Philadelphia to Pay $2 Million to Woman Pulled From S.U.V. During Protest
The city of Philadelphia has agreed to pay $2 million to a young Black mother after police officers smashed the windows of the sport utility vehicle she was in, yanked her out and beat her after she inadvertently found herself in a police barricade last fall, the woman’s lawyers said on Tuesday.
The encounter happened as the woman, Rickia Young, was in the presence of her toddler and the 16-year-old son of a family friend who were also in the vehicle, said Kevin Mincey, one of the Ms. Young’s lawyers.
“It’s life-changing money for Rickia and her family,” Mr. Mincey said of the settlement in an interview. “But what she went through was equally life-changing.”
The episode occurred on Oct. 27, 2020, amid protests in the aftermath of the fatal shooting of Walter Wallace Jr., a 27-year-old Black man who the police said was armed with a knife.
Hours after Mr. Wallace’s killing on Oct. 26, in a cellphone video taken by a bystander, an S.U.V. is seen at a police barricade, and officers quickly surround the vehicle. Ms. Young, her lawyers say, was not part of the protest but had picked up the teenager, who was stuck in West Philadelphia and was “afraid of the growing tensions between the police and those protesting Mr. Wallace’s killing.”
When she started to head back home, the lawyers said, she found herself amid a large group of protesters and police officers, on a blocked-off Chestnut Street. She tried to make a U-turn but had to stop to avoid hitting protesters who began running by her vehicle, her lawyers said.
“Suddenly and without warning,” Riley Ross, another lawyer for Ms. Young, said at a news conference on Tuesday, “a pack of Philadelphia police officers wearing riot gear and wielding batons descended on the car, smashing multiple windows of the vehicle. The officers then violently yanked Ms. Young and her nephew from the vehicle and physically beat her, and him, in the street, causing significant injuries.”
She was bruised and her face was bloodied, Mr. Mincey said, adding that she had emotional distress, all of which was taken into consideration in the settlement.
Ms. Young’s lawyers also said that the national Fraternal Order of Police’s legislative liaison, in a since-deleted post, shared a photo of a police officer holding Ms. Young’s toddler just moments after she was arrested to show that the police were protecting a child wandering amid riots from harm.
Danielle Outlaw, the police commissioner of Philadelphia, said in a statement on Tuesday that the behavior of some police officers involved in the encounter with Ms. Young “violated the mission of the Philadelphia Police Department.”
“As a matter of fact, the ability for officers and supervisors on the scene to diffuse the situation was abandoned,” Ms. Outlaw said, “and instead of fighting crime and the fear of crime, some of the officers on the scene created an environment that terrorized Rickia Young, her family and other members of the public.”

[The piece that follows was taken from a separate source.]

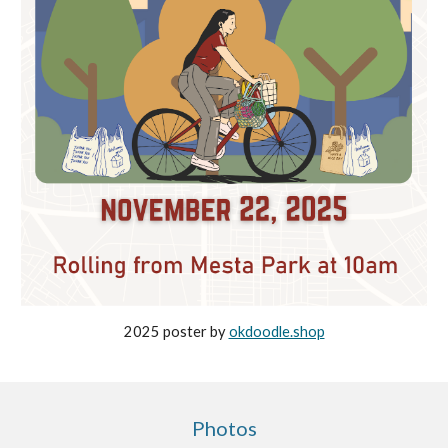
2025 poster by
okdoodle.shop
Photos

After an internal affairs investigation, two officers have been fired and 14 are awaiting disciplinary proceedings through the department’s Police Board of Inquiry, a city spokesman said.
A phone message left for the local chapter of the Fraternal Order of Police, which is representing the officers involved in the matter, was not immediately answered on Tuesday night.
Mayor Jim Kenney said in a statement that what Ms. Young and those with her experienced was “absolutely appalling.”
“This terrible incident, which should have never happened to anyone, only further strained the relationship between the Police Department and our communities,” he said. “The officers’ inexcusable actions that evening prompted an immediate and thorough investigation of the incident and for personnel to be disciplined and held accountable for their egregious conduct.”
He added, “I hope that the settlement and investigations into the officers’ actions bring some measure of closure to Ms. Young and her family.”
Ms. Young, 29, and her lawyers also want criminal charges filed against the police officers involved.
“It’s clear criminal conduct — there’s no question about it,” Mr. Mincey said.
Larry Krasner, the Philadelphia district attorney, said on Tuesday night: “It would be inappropriate under the law for us to comment on whether or not an investigation exists at this time. At a later time, we will have more to say.”
Speaking in general terms, Mr. Krasner said that cases like Ms. Young’s were complicated because they were chaotic and it could be hard to determine which officers were responsible for what actions, especially when they were all wearing the same clothing.
“When you’re dealing with that scenario and you have grainy cellphone footage that isn’t capturing the things you want to capture in a criminal investigation,” he said, “that is another difficulty.”